You can mix these, so e.g.

#$* Do you have a house?

Will be treated as a statement and as closed question (part of a block) and as important additional data.

All important additional data, as indicated by the # in the question_id, can be found under the info toggle in your left-hand side panel.

image-20211220153042098

Uploading closed questions in hybrid format

Closed questions, as indicated by the * in the question_id, are treated like any other additional data for sources as shown in the picture above. Once imported, they will appear in the special closed questions table (which is really just a special view of the sources table) as well as in the the sources table itself.

image-20211220161646312

Plus, the question_code may end with the characters “rank” to mark “ranking organisation” data. [There may be a bug currently such that this data will also be uploaded only if they are not treated as statements, ie the code should not contain a $].

To upload the hybrid-style spreadsheet click on the upload button on the right-hand-side panel and use the ‘hybrid’ option.

Appending hybrid data

Suppose you uploaded hybrid data from Excel spreadsheet F, and already did some coding, then you receive more data in spreadsheet G, also in hybrid format.

Find the original spreadsheet F on your computer (don’ t download from the app!).

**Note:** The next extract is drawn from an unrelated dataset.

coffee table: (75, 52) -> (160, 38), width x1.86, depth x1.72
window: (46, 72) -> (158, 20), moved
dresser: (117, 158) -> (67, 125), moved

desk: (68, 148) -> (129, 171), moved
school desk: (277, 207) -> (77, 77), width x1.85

Paste the data from spreadsheet G below the existing data in spreadsheet F, save it as spreadsheet H, and upload this again. Your existing coding should not be affected; the links and factors you already created will remain.

Caveat: you can’t combine roundtripping and appending hybrid data. If you have tweaked or added to your data from file F by roundtripping (downloading the data from the app then uploading again), any changes to statements, sources or questions will be lost if you later try to append data using this hybrid button. So if you need to tweak your data (statements, sources or questions), either:

wait until you have completed uploading using the hybrid button and only then tweak with roundtripping
or, manually tweak the old and new data in spreadsheet H.

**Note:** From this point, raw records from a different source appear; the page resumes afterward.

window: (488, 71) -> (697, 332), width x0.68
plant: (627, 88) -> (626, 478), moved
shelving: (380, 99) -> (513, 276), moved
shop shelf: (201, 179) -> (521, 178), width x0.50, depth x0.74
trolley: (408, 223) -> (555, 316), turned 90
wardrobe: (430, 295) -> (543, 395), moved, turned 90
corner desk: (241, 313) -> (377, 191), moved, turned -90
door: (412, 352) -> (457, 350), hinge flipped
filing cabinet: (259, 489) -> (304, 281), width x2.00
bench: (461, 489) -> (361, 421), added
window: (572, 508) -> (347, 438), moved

QuIP recodes for closed questions - live link

Using this table (which includes spanish) the app recodes your data into + positive, - negative and 0 neutral.

For example:

image-20211019155354881

This data will be displayed in the Tables panel if you select “closed questions.”

🧪Uploading existing causal coding (“links only”)

What to do if you have causal information, for example in the form of edge lists, from some other source (e.g. AI coding of a larger text) which you want to import?

You can import this kind of file too, using the Standard Format Excel upload button.

Your Excel xlsx file should NOT have a tab for factors. Instead it should have a single tab called links, containing two columns called from_label and to_label which contain the names of your factors.

Here is an example file.

That’s the basic setup. But maybe you also want to provide information about what statement, question or source the link is associated with. In which case, these are your options:

Optionally, your links tab can also contain other columns as usual, in particular it can contain the column question_id.
If you include a question_id column, you should include an additional tab called questions containing at least the column question_id and other columns providing information about the questions, e.g. full question text, questionnaire section etc, where relevant.
Optionally, your links tab can also contain a column statement_id.
If you include a statement_id column, you can optionally include, as usual, an additional tab called statements containing at least the column statement_id and a column text containing the text of your statements.
- If you optionally include a statements tab, you can optionally also include a source_id column and a corresponding tab called sources with a corresponding source_id column and more columns to provide information like gender, location, or any other information about the source of each statement.
Optionally, your links tab can also contain a column labelled quote, containing the actual quote which underpins each causal claim aka link.
Usually, this quote will be a verbatim section of the text in a corresponding additional tab called statements, see above.